News & Insights
A Rarified Air - Cause to be Cautious in 2005
Holiday bows and ribbons are in the trash and the champagne flutes have been put away and we have turned the page on another year. 2003 and 2004 were good years for investors, the first back-to-back positive years since 1998-99, giving investors good reasons to cheer. We remain optimistic and positive on the long-term health of the capital markets but find reasons to adopt a more defensive stance in 2005.
The economy must begin a process of reversing the excesses built up during the "easy money" policies pursued by the Fed since 2001. This necessary adjustment will have the effect of retarding consumer spending and cooling GDP growth a bit. Fortunately, business spending should pick up as corporations find uses for the tremendous amounts of cash that have built up on their balance sheets during the profitable period from late 2002 through today.
The recent run up in stocks has brought the broad market, as represented by the S&P 500, into the middle of a range of fair value. This cyclical bull market we have enjoyed for the past 2 and 1/3rd years is close to the post WWII average in length.
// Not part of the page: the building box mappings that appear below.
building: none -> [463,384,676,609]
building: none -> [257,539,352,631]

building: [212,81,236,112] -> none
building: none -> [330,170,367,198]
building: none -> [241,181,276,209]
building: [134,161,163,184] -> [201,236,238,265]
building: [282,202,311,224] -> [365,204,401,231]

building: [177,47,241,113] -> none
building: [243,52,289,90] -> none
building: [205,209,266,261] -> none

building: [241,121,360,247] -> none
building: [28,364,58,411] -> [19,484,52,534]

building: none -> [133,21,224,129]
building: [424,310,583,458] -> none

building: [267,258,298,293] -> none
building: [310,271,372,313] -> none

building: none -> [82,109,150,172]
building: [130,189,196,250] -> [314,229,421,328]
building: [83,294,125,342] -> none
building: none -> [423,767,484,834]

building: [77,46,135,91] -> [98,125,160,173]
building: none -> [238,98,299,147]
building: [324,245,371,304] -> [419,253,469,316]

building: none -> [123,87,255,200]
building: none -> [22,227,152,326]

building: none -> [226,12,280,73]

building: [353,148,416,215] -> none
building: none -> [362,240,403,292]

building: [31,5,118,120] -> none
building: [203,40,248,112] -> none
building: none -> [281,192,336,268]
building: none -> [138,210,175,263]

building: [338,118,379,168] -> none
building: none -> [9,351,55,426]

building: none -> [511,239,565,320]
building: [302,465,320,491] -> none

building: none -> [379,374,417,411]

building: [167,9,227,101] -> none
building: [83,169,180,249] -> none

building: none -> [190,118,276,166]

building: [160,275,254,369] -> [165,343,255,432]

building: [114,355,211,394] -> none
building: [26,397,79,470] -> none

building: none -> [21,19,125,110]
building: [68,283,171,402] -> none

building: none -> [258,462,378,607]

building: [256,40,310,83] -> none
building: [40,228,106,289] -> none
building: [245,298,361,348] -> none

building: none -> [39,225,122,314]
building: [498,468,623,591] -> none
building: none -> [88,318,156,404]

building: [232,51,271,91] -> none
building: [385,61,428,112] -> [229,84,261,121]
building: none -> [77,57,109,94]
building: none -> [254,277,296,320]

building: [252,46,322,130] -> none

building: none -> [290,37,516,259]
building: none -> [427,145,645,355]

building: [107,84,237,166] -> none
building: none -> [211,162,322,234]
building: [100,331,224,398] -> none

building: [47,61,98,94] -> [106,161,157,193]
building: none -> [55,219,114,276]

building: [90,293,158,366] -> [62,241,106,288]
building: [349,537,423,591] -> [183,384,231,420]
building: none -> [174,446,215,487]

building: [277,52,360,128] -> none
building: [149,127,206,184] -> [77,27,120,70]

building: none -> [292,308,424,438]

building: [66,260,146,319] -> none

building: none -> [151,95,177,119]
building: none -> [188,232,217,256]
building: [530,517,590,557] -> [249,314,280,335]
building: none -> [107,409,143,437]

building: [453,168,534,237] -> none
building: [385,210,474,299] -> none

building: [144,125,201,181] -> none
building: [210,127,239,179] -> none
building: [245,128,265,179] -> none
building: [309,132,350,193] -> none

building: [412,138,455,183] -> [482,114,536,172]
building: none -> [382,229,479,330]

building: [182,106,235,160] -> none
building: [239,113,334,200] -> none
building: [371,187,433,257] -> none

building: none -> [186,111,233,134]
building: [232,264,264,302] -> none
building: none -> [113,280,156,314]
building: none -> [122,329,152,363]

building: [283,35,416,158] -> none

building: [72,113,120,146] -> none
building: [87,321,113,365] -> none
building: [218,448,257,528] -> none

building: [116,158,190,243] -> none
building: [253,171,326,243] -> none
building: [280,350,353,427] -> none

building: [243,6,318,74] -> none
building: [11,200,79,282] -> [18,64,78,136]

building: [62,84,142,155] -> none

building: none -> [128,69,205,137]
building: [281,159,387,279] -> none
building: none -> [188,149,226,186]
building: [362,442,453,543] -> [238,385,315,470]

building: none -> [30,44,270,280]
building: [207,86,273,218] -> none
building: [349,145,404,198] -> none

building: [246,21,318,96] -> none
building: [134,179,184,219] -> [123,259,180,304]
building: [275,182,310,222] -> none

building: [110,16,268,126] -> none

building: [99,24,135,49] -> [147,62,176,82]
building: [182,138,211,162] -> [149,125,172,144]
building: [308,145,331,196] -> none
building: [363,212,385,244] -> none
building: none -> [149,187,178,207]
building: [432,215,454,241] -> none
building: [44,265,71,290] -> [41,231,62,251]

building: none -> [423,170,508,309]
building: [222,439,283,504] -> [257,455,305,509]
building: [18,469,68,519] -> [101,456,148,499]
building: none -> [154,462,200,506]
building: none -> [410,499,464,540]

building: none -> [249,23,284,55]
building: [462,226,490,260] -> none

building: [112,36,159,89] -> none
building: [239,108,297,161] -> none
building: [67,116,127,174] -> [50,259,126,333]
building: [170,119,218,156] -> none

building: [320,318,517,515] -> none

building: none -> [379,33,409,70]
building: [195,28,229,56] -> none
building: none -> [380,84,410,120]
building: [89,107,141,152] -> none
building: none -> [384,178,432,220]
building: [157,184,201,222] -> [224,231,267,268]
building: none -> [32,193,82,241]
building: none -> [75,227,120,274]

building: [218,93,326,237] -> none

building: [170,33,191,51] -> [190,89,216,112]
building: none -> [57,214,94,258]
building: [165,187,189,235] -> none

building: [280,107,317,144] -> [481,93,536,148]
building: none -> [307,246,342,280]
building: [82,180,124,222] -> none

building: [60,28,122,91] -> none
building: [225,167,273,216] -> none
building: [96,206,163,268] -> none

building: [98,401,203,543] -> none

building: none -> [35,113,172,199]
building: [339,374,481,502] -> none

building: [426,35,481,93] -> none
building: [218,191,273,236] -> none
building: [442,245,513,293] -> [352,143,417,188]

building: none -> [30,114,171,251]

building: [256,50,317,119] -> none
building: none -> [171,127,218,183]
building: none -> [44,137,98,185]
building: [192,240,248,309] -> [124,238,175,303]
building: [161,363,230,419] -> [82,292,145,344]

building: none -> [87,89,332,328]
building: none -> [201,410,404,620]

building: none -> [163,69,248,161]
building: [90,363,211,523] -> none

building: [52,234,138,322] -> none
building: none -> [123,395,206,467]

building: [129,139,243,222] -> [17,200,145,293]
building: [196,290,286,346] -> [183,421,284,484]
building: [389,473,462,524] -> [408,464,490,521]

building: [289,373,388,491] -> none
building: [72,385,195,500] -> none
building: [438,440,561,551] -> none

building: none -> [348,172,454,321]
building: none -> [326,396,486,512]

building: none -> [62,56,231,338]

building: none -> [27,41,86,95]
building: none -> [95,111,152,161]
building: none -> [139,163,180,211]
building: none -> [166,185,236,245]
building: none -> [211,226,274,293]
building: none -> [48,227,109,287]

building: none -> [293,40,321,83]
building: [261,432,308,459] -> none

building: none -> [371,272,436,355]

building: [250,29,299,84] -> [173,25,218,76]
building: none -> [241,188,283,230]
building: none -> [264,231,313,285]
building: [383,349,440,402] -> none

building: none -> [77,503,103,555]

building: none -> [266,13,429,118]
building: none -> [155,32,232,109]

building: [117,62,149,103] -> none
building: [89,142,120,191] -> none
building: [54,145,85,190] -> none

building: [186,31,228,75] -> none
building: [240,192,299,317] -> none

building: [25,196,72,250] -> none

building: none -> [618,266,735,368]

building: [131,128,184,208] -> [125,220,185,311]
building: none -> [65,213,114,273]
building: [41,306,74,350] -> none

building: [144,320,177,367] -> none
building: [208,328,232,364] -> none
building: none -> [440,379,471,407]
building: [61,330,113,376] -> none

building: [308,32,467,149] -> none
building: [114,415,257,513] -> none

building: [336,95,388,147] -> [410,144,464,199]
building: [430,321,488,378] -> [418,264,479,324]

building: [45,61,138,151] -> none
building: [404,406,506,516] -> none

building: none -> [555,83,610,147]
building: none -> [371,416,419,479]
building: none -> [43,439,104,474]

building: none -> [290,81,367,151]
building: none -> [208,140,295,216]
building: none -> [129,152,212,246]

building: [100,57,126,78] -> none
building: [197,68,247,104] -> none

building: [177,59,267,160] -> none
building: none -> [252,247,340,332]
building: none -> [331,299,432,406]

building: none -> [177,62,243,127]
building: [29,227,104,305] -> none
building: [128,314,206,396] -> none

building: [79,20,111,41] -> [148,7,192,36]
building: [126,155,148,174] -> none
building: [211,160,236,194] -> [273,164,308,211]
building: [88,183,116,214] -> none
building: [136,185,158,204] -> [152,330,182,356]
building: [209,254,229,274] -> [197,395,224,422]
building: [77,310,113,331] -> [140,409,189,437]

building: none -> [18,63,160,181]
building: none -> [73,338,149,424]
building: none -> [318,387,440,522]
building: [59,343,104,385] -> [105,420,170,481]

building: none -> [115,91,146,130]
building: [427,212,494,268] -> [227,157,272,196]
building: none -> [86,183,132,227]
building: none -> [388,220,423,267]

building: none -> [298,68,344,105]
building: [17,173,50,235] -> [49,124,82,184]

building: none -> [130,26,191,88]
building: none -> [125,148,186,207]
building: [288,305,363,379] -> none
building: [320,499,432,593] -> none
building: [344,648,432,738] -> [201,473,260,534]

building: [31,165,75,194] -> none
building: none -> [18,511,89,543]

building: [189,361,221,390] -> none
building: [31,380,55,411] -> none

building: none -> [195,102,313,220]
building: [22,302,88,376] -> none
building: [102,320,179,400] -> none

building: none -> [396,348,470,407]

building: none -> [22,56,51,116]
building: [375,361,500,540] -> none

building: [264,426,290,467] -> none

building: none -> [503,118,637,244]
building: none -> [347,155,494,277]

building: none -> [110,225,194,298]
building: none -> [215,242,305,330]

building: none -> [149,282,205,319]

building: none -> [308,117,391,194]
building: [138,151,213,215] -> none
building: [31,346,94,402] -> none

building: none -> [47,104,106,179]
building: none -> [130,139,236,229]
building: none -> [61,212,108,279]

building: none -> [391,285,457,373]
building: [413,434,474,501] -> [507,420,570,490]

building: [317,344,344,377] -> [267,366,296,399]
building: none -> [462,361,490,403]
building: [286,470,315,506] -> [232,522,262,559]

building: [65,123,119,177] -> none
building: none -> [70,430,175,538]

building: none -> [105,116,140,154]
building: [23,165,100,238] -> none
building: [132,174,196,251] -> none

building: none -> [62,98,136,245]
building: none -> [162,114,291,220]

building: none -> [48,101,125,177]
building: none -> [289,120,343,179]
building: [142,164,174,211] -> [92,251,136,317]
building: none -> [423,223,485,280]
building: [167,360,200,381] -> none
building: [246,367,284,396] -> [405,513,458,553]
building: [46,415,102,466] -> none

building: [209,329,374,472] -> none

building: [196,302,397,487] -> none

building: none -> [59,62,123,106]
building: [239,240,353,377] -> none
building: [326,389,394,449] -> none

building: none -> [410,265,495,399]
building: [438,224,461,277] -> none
We believe that profitability of big American companies is set to slow after more than doubling over the past three years as interest rates and wage costs rise. This makes us a bit cautious this year. If the market rises another 10 percent, it will be trading at over 20 times 2005 earnings, fairly rarified air for a market that is set to experience slowing profit growth.
Within the diversity of opportunities represented by the stock market there are still some attractive sectors and companies. We believe that energy and commodities will continue to benefit from a global expansion in manufacturing, particularly in Asia. Food and agricultural stocks should fare better than the market as a whole. The volatile technology sector stands to be a beneficiary of increased business investment, and the valuation of these generally expensive issues is not nearly as obscene as in the recent past.
With inflation rising sharply off of the almost historic low recorded in 2003, it is difficult to work up enthusiasm for bonds of any stripe. We continue to believe that the duration of bond portfolios should be kept shorter than the market. Our estimate is that the 10 year Treasury should yield between 5% and 5½ %, up from its current 4.3% level.
We continue to find the foreign markets attractive for their relatively modest valuation. They also serve as a bulwark against the effects of a weaker dollar.
Real Estate & Alternatives
REITS, which have provided stellar returns over the past five years are now fully priced and so we approach them with more caution than in years past. Agricultural, energy and industrial commodities have done well during the last two years and we believe they still remain attractive as an investment, although we caution that the path they chart may be a volatile one.